Shrewd observers of the political scene will find nothing surprising in the following statement: Barack Obama (and liberals by extension), is not qualified to execute the duties required of a United States president. Specifically, he is weak and naive and steeped in anti-American agitprop (as is the base of the Democrat party). He has never been held accountable for the decisions he has made or failed to make as the case may be. He has escaped accountability for failing to produce a stamped, long form birth certificate, his affiliation with slumlord Valerie Jarrett, his involvement with the financial meltdown (Freddie,Fannie), William Ayers, Rhashid Khalidi, Jeremiah Wright, et al. This propensity to avoid accountability and even worse, to blame his mistakes on others has not escaped the notice of the blogosphere. In fact, the word Obama has now been rendered a verb. Courtesy of the folks at Visual Thesaurus, and quoting from the blog Japan from the Inside Out:
obamu: (v.) To ignore inexpedient and inconvenient facts or realities, think “Yes we can, Yes we can,” and proceed with optimism using those facts as an inspiration (literally, as fuel). It is used to elicit success in a personal endeavor. One explanation holds that it is the opposite of kobamu. (拒む, which means to refuse, reject, or oppose).

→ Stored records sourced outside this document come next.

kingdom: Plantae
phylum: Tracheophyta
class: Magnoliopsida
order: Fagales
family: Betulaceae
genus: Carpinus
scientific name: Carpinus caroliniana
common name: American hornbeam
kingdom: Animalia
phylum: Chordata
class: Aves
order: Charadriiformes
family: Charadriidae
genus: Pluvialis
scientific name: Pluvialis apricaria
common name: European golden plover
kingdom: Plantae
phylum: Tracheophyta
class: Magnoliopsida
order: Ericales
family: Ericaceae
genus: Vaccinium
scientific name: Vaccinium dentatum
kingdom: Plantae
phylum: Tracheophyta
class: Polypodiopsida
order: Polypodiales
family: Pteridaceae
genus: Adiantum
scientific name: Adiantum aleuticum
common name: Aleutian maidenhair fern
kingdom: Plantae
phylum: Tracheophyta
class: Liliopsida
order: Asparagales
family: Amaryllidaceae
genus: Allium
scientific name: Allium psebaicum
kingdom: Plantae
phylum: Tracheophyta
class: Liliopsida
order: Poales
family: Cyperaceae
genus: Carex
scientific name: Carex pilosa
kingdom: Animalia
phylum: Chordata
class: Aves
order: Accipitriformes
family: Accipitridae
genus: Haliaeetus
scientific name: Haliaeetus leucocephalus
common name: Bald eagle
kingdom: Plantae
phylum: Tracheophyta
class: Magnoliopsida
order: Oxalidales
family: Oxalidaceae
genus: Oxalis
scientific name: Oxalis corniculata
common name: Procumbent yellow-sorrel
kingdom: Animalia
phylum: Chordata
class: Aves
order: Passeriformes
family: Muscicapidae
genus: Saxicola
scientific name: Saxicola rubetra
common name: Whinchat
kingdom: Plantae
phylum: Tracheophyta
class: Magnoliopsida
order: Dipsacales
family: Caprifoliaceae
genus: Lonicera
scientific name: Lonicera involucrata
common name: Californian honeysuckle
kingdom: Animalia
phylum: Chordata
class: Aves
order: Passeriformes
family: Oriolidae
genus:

To drive the point home, here are two real life examples of “obamu” or the tendency to dither. First, from John Bolton:
Obama is no Harry Truman. At best, he is reprising Jimmy Carter. At worst, the real precedent may be Ethelred the Unready, the turn-of the-first-millennium Anglo-Saxon king whose reputation for indecisiveness and his unsuccessful paying of Danegeld — literally, “Danish tax” — to buy off Viking raiders made him history’s paradigmatic weak leader.
Beyond the disquiet (or outrage for some) prompted by the president’s propensity to apologize for his country’s pre-Obama history, Americans increasingly sense that his administration is drifting from one foreign policy mistake to another. Worse, the current is growing swifter, and the threats more pronounced, even as the administration tries to turn its face away from the world and toward its domestic priorities. Foreign observers, friend and foe alike, sense the same aimlessness and drift. French President Nicolas Sarkozy had to remind Obama at a Sept. 24 U.N. Security Council meeting that “we live in the real world, not a virtual one.”
Next up: James Taranto of Wall Street Journal fame: (the Taranto podcast is here.)
During the presidential campaign, Obama’s opponents mocked him for frequently voting “present” on difficult questions that came before the Illinois Senate. This is even worse. The commander in chief is absent without leave.
And lastly, Daniel Henninnger on Obama’s Nobel Decadence
Mr. Obama is at a crossroads in his presidency. As George W. Bush departed the White House, he said his successor would one day arrive at the need to make a decision that made clear the reality of being the American president. That moment has arrived. It is the pending troop-deployment for Afghanistan, a very hard decision.
After that, Mr. Obama will go to Oslo Dec. 10 to receive the Prize itself. That will occur in the middle of the Dec. 7-18 United Nations Climate Conference in Copenhagen, whose goal is among the explicit reasons why Mr. Obama was given the Nobel Peace Prize.
Between Afghanistan and Oslo, we’re going to get some clarity about the Obama presidency.
Perhaps the most intriguing onlooker to this education is European Nicolas Sarkozy. On his good days, France’s president seems aware of the political and economic decay he has inherited. So it was striking at the United Nations last month when Mr. Sarkozy said that Mr. Obama “dreams of a world without nuclear arms.” Then, describing Iran’s nuclear threat, he said, “At a certain moment hard facts will force us to make decisions.”
By “us” he means that the U.S. must lead. In the West, only the U.S. president can still make decisions based on hard facts rather than recede into soft moralism. The day that is no longer true, the U.S. will finally deserve a decadent Nobel.
The ramifications of a weak and naive U.S. commander chief are too chilling to ponder. May God give him the resolve necessary to do the job properly.